Saudi J Biol Sci. 2022 May;29(5):3687-3693. doi: 10.1016/j.sjbs.2022.02.047. Epub 2022 Mar 4.

Abstract

The lowest concentration of an antimicrobial agent that can inhibit the visible growth of a microorganism after overnight incubation is called as minimum inhibitory concentration (MIC) and the drug prescriptions are made on the basis of MIC data to ensure successful treatment outcomes. Therefore, reliable antimicrobial susceptibility data is crucial, and it will help clinicians about which drug to prescribe. Although few prediction studies based on strategies have been conducted, however, no single machine learning (ML) modelling has been carried out to predict MICs in N. gonorrhoeae. In this study, we propose a ML based approach that can predict MICs of a specific antibiotic using unitigs sequences data. We retrieved N. gonorrhoeae genomes from European Nucleotide Archive and NCBI and analysed them combined with their respective MIC data for cefixime, ciprofloxacin, and azithromycin and then we constructed unitigs by using de Brujin graphs.
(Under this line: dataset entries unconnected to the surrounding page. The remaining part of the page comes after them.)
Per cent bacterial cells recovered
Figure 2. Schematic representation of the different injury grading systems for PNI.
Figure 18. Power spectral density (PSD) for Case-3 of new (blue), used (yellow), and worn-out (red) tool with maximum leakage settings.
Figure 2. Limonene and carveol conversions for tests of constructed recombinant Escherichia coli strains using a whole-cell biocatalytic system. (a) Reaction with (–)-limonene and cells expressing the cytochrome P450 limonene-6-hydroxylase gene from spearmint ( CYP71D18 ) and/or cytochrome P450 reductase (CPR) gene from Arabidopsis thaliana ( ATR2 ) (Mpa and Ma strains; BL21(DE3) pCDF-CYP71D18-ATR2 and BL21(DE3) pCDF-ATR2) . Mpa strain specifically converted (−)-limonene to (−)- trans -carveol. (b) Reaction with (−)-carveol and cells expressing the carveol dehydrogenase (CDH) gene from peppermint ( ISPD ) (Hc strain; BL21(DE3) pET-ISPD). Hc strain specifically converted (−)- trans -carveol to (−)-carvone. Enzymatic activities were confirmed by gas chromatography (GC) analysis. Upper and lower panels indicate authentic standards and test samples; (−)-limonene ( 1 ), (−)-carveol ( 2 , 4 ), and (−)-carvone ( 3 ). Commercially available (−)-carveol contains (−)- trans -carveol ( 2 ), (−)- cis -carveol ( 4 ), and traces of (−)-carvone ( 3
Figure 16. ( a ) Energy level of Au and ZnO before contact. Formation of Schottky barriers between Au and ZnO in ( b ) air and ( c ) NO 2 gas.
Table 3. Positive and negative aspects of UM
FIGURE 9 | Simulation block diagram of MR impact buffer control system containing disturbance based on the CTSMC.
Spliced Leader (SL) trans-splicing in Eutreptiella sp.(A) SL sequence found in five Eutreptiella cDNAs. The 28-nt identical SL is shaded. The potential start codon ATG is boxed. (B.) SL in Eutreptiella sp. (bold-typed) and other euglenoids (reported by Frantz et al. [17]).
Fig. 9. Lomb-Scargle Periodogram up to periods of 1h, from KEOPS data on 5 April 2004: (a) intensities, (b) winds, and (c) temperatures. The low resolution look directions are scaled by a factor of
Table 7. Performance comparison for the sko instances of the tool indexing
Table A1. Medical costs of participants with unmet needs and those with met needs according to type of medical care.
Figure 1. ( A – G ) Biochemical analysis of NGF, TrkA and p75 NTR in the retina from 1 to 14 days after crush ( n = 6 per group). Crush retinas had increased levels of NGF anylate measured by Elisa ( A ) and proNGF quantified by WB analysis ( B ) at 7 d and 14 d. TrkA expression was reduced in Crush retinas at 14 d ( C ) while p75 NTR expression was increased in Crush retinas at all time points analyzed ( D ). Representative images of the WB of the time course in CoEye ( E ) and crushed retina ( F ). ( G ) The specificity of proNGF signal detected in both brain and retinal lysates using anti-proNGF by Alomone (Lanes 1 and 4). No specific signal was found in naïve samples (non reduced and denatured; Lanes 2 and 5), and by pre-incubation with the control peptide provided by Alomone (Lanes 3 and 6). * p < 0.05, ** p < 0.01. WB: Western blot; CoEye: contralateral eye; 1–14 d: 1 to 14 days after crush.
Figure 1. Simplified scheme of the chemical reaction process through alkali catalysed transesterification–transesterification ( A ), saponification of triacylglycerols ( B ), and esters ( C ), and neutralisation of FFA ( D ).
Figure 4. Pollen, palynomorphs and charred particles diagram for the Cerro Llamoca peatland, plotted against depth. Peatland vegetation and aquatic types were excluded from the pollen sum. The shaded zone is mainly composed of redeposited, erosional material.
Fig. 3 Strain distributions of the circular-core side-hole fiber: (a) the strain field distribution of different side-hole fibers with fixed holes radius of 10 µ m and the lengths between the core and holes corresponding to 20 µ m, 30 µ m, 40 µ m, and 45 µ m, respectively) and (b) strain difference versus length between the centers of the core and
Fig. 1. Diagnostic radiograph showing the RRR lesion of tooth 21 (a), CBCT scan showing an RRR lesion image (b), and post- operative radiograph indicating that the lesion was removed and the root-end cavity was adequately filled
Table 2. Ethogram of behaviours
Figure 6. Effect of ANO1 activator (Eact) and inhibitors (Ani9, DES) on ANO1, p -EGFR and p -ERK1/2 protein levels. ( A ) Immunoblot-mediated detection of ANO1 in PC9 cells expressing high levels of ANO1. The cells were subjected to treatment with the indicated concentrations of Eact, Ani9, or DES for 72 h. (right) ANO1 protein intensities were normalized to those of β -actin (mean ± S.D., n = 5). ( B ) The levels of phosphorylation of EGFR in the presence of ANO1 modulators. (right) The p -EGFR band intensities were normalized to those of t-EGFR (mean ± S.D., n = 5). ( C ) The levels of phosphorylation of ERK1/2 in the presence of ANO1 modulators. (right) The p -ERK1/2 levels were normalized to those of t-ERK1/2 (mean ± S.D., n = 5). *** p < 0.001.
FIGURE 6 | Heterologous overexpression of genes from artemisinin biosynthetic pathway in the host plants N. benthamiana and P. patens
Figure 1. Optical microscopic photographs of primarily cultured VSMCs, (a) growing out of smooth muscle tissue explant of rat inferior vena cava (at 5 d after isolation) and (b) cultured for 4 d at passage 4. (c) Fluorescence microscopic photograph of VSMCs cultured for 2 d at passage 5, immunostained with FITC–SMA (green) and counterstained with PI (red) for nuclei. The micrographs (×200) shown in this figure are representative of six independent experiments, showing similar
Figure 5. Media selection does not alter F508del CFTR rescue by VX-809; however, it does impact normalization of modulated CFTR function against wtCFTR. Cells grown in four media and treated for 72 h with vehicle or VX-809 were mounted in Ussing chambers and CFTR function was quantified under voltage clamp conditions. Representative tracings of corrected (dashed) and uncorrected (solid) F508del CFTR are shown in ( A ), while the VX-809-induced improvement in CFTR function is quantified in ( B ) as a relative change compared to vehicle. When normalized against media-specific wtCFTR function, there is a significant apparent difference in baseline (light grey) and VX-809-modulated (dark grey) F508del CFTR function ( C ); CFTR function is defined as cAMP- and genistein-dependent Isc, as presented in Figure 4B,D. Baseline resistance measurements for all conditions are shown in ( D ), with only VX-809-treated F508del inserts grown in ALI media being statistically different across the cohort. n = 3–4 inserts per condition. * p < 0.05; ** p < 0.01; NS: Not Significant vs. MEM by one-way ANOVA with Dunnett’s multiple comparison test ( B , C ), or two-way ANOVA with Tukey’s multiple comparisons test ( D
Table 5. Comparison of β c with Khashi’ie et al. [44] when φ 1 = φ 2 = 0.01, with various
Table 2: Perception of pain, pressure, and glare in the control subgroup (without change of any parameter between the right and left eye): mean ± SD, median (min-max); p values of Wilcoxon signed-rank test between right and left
We built and compared 35 different ML regression models to predict MICs. Our results demonstrate that RandomForest and CATBoost models showed best performance in predicting MICs of the three antibiotics. The coefficient of determination, R2, (a statistical measure of how well the regression predictions approximate the real data points) for cefixime, ciprofloxacin, and azithromycin was 0.75787, 0.77241, and 0.79009 respectively using RandomForest. For CATBoost model, the R2 value was 0.74570, 0.77393, and 0.79317 for cefixime, ciprofloxacin, and azithromycin respectively. Lastly, using feature importance, we explore the important genomic regions identified by the models for predicting MICs. The major mutations which are responsible for resistance against these three antibiotics were chosen by ML models as a top feature in case of each antibiotics. CATBoost, DecisionTree, GradientBoosting, and RandomForest regression models chose the same unitigs which are responsible for resistance. This unitigs-based strategy for developing models for MIC prediction, clinical diagnostics, and surveillance can be applicable for other critical bacterial pathogens.

Keywords: Antimicrobial resistance; Machine learning; Minimum inhibitory concentration; Neisseria gonorrhoeae.